Cervino e Testa del Leone, Alba Invernale con Bufera, Valle d’Aosta, Italia
INFO

As a mountaineer I never truly loved the Matterhorn and its frail rocks, but as a photographer the perfection of its forms keeps making an irresistible attraction on my soul. I think that the best photograph of the Matterhorn is the one made by Vittorio Sella from Alpe Staffel. It portrays the North face falling dramatically down onto the Zmutt Glacier in late afternoon, wrapped in the soft atmosphere of the upcoming evening.

The feeling of power, elegance and mystery coming from this photograph is unique. The first time I saw it I was still a teenager and I was reading the book “Scalatori” (“Climbers”) by authors Borgognoni and Titta Rosa, published by Hoepli. I was completely fascinated by its magical pureness. Looking at the photo I could imagine the Schmid brothers in their tent on the meadows of Alpe Staffel while waiting to try the first ascent of the North face, or the great Bonatti making one of the most legendary solo ascents of all times: the North face in winter.

Vittorio Sella’s photo is always present in the back of my mind and its presence keeps haunting me. For many years I longed for making a photo like his, but for some reason or another I never could : no time to reach the base of the mountain, or bad weather, or no ideal conditions on the mountain itself.

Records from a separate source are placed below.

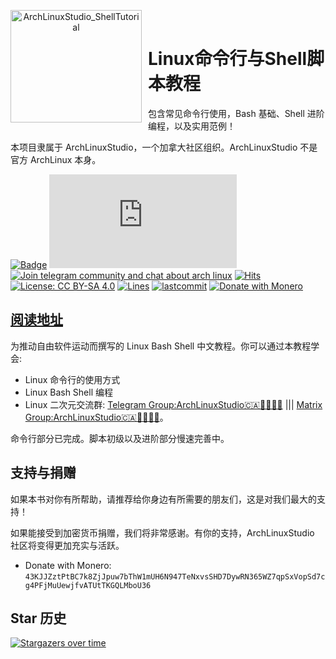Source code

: <p align="center">
<img width="210" height="180" align="left" style="float: left; margin: 0 10px 0 0;" src="https://archlinuxstudio.github.io/ShellTutorial/bash.svg" alt="ArchLinuxStudio_ShellTutorial"/>
</br>
<h1>Linux命令行与Shell脚本教程 </h1>

包含常见命令行使用，Bash 基础、Shell 进阶编程，以及实用范例！

本项目隶属于 ArchLinuxStudio，一个加拿大社区组织。ArchLinuxStudio 不是官方 ArchLinux 本身。

</p>

[![Badge](https://img.shields.io/badge/link-ShellTutorial-%23F5AE29.svg)](https://archlinuxstudio.github.io/ShellTutorial)
[![Join matrix community and chat about arch linux](https://img.shields.io/matrix/ArchLinuxStudio:matrix.org?label=matrix&logo=matrix&logoColor=ffffff&color=7389D8&labelColor=6A7EC2&cacheSeconds=60&server_fqdn=matrix.org)](https://matrix.to/#/#ArchLinuxStudio:matrix.org)
[![Join telegram community and chat about arch linux](https://img.shields.io/discord/628978428019736619?label=&logo=telegram&logoColor=ffffff&color=7389D8&labelColor=6A7EC2&cacheSeconds=60)](https://t.me/FSF_Ministry_of_Truth)
[![Hits](https://hits.seeyoufarm.com/api/count/incr/badge.svg?url=https%3A%2F%2Fgithub.com%2FArchLinuxStudio%2FShellTutorial&count_bg=%2379C83D&title_bg=%23555555&icon=&icon_color=%23E7E7E7&title=hits&edge_flat=false)](https://hits.seeyoufarm.com)
[![License: CC BY-SA 4.0](https://img.shields.io/badge/License-CC%20BY--SA%204.0-lightgrey.svg)](https://creativecommons.org/licenses/by-sa/4.0/)
[![Lines](https://img.shields.io/tokei/lines/github/ArchLinuxStudio/ShellTutorial)](https://img.shields.io/tokei/lines/github/ArchLinuxStudio/ShellTutorial)
[![lastcommit](https://img.shields.io/github/last-commit/ArchLinuxStudio/ShellTutorial)](https://img.shields.io/github/last-commit/ArchLinuxStudio/ShellTutorial)
[![Donate with Monero](https://en.cryptobadges.io/badge/micro/43KJJZztPtBC7k8ZjJpuw7bThW1mUH6N947TeNxvsSHD7DywRN365WZ7qpSxVopSd7cg4PFjMuUewjfvATUtTKGQLMboU36)](https://en.cryptobadges.io/donate/43KJJZztPtBC7k8ZjJpuw7bThW1mUH6N947TeNxvsSHD7DywRN365WZ7qpSxVopSd7cg4PFjMuUewjfvATUtTKGQLMboU36)

<!-- shields not support telegram online count now, use sample discord instead temporarily -->

## [阅读地址](https://ArchLinuxStudio.github.io/ShellTutorial/#/)

为推动自由软件运动而撰写的 Linux Bash Shell 中文教程。你可以通过本教程学会:

- Linux 命令行的使用方式
- Linux Bash Shell 编程
- Linux 二次元交流群: [Telegram Group:ArchLinuxStudio🇨🇦🏳️‍⚧️🏳️‍🌈](https://t.me/FSF_Ministry_of_Truth) ||| [Matrix Group:ArchLinuxStudio🇨🇦🏳️‍⚧️🏳️‍🌈](https://matrix.to/#/#ArchLinuxStudio:matrix.org)。

命令行部分已完成。脚本初级以及进阶部分慢速完善中。

## 支持与捐赠

如果本书对你有所帮助，请推荐给你身边有所需要的朋友们，这是对我们最大的支持！

如果能接受到加密货币捐赠，我们将非常感谢。有你的支持，ArchLinuxStudio 社区将变得更加充实与活跃。

- Donate with Monero: `43KJJZztPtBC7k8ZjJpuw7bThW1mUH6N947TeNxvsSHD7DywRN365WZ7qpSxVopSd7cg4PFjMuUewjfvATUtTKGQLMboU36`

## Star 历史

[![Stargazers over time](https://starchart.cc/ArchLinuxStudio/ShellTutorial.svg)](https://starchart.cc/ArchLinuxStudio/ShellTutorial)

Last March, after some days of severe weather, the afternoon forecast indicated that there was a sudden window of good weather for the next day. At the end of winter the huge North face is still wrapped up in shadow and “my” photo was not possible to make. On the opposite, the South face was surely beautiful, so I left very early in the morning in order to be in Cervinia just before sunrise. When I reached the plain of Breuil I could see the South face completely iced and frozen and white. The snowstorm up above raised long feathers of snow on the Furggen Ridge, and the Testa del Leone was shining white under the bright sunlight.

I had planned to take the cableway to Plan Maison, but I suddenly changed my mind and instinctively stopped my car in a parking lot before the village of Cervinia. I rapidly took out my Linhof 4×5” and started to make photos, one after one, every time with different lenses and different filters. I lost perception of time, as totally absorbed as I was by the perfect light and by the beauty of the mountain: so beautiful as I had never seen it before.

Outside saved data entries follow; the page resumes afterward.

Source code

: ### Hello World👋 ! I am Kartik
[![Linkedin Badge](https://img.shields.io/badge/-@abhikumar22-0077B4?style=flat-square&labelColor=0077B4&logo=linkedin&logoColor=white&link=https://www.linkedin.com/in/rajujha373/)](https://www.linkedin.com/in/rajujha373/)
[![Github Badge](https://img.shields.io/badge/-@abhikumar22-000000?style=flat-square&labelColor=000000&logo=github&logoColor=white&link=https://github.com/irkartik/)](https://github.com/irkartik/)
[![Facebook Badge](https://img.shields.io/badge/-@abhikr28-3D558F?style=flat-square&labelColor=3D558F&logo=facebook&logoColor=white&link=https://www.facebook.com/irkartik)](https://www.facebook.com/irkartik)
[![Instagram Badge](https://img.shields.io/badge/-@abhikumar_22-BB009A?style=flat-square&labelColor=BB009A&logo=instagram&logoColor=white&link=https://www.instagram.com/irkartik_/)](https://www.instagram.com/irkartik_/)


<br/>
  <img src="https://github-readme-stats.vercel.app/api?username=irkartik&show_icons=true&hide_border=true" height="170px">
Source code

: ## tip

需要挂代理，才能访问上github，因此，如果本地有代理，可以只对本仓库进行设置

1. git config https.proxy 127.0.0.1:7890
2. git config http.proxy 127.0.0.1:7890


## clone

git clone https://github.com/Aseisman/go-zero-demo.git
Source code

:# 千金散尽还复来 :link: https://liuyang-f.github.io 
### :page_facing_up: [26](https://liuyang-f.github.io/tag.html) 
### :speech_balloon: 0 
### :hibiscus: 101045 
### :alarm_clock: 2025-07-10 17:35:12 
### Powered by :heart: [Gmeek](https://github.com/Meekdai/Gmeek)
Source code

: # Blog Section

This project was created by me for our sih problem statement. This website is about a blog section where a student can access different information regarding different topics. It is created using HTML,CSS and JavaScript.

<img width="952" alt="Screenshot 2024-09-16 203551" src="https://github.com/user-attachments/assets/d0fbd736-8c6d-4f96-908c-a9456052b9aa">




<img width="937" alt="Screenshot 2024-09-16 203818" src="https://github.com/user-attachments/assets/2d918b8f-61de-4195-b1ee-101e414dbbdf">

In about two hours I used all the black and white films I had with me. The last film was exposed at about mid morning, when the sun was already high in the sky. At that point I decided to go back home, and in the early afternoon I started to develop my films in the darkroom.

“Cervino e Testa del Leone, Alba Invernale con Bufera, Valle d’Aosta, Italia” is the outcome of that very special morning. It is a gelatin silver print with size 11×14” (about 28×35 cm) printed by me – as is the case of all my negatives- on Ilford Multigrade Warmtone paper, selenium toned, by a Kodak T-MAX 100 size 4×5” negative. The camera is a Linhof Master Technika 2000 with a a Rodenstock Apo-Ronar 300mm and a light red filter 23-A. The print is mounted on an archive quality board size 16×20” (40×50 cm).

I hope you enjoy it as a much as I do, and I hope you can “feel” the luminous pureness of that stormy morning of late winter at the bottom of one of the most marvelous peaks in the world.